Hypocrisy watch: 2007

What does it say about a country if Russia and China criticize your human rights record?

And you concede their argument?

From The Moscow Times, March 12:
"Washington has long practiced double standards in the sphere of human rights, depending on whether one state or another acts in accordance with [U.S.] political interests," the statement said.

These standards are particularly clearly visible against the background of what is happening now in Iraq, Afghanistan and at the military base in Guantanamo with the participation of the U.S. armed forces," the statement said.

At home, the statement said, "the United States, under various pretexts, limits democratic freedoms, interferes in the personal lives of its own people, effectively carries out censorship of the media and sends minors to the electric chair."
Russia was firing back at the US for its 2006 State Department Report.
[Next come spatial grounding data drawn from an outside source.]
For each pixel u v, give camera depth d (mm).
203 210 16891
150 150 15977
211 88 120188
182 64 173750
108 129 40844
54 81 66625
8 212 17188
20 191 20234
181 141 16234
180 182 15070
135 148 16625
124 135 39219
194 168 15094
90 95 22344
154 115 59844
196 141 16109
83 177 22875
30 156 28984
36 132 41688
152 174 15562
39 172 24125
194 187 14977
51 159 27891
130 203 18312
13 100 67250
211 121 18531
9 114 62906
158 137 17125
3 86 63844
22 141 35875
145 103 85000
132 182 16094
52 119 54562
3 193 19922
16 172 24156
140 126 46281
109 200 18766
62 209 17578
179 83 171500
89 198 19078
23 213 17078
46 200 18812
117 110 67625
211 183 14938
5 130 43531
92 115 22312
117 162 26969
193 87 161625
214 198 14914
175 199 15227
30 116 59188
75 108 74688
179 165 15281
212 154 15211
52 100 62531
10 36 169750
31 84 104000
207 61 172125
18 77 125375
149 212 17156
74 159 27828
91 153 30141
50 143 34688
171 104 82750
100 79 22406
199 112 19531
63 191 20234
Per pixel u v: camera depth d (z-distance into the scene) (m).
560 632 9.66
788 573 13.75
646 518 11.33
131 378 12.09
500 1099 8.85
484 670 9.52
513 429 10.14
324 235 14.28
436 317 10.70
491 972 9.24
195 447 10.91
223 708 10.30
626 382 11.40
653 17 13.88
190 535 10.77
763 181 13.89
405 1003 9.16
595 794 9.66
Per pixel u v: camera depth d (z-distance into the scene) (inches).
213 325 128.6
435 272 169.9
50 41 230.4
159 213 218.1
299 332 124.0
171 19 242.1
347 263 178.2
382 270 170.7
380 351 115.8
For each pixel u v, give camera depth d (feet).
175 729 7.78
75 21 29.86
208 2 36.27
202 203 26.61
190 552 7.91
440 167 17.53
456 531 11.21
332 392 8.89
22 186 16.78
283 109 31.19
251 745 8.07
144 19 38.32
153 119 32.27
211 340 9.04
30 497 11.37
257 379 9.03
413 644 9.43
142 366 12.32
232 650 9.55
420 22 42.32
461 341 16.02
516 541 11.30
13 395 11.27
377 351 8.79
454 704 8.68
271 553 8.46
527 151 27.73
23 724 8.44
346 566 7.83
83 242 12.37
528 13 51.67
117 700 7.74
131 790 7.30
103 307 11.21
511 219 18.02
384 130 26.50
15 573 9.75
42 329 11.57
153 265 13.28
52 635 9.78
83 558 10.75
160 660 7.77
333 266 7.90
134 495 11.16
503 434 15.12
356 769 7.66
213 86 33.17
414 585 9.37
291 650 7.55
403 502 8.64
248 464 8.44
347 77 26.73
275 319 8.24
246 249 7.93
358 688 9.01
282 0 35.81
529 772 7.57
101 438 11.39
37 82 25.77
The Shanghai Daily, March 10, included a discussion of China's retort: Human Rights Record of US 2006:
The document says the United States has a flagrant record of violating the Geneva Convention in systematically abusing prisoners during the Iraqi War and the War in Afghanistan.

In the United States, human rights violations committed by law enforcement and judicial departments are also common.

...In recent years, American citizens have suffered increasing civil rights infringements, as the US government has put average Americans under intense surveillance as part of terrorism investigations since the 9-11 attack
It goes on like that.

One thing the US has over Russia and China: self criticism. The BBC, March 9:
The FBI has been illegally obtaining information on the US public, a report by the justice department's inspector general has said.

The FBI used the Patriot Act, passed after the 11 September 2001 attacks, to compel the release of information illegally or improperly, it said...

"We believe the improper or illegal uses we found involve serious misuses of national security letter authorities," it concluded.
Then again, this admission more-or-less confirms one of the Russian and Chinese criticisms.

The FBI has filed about 45,000 national security letter requests annually since 2003.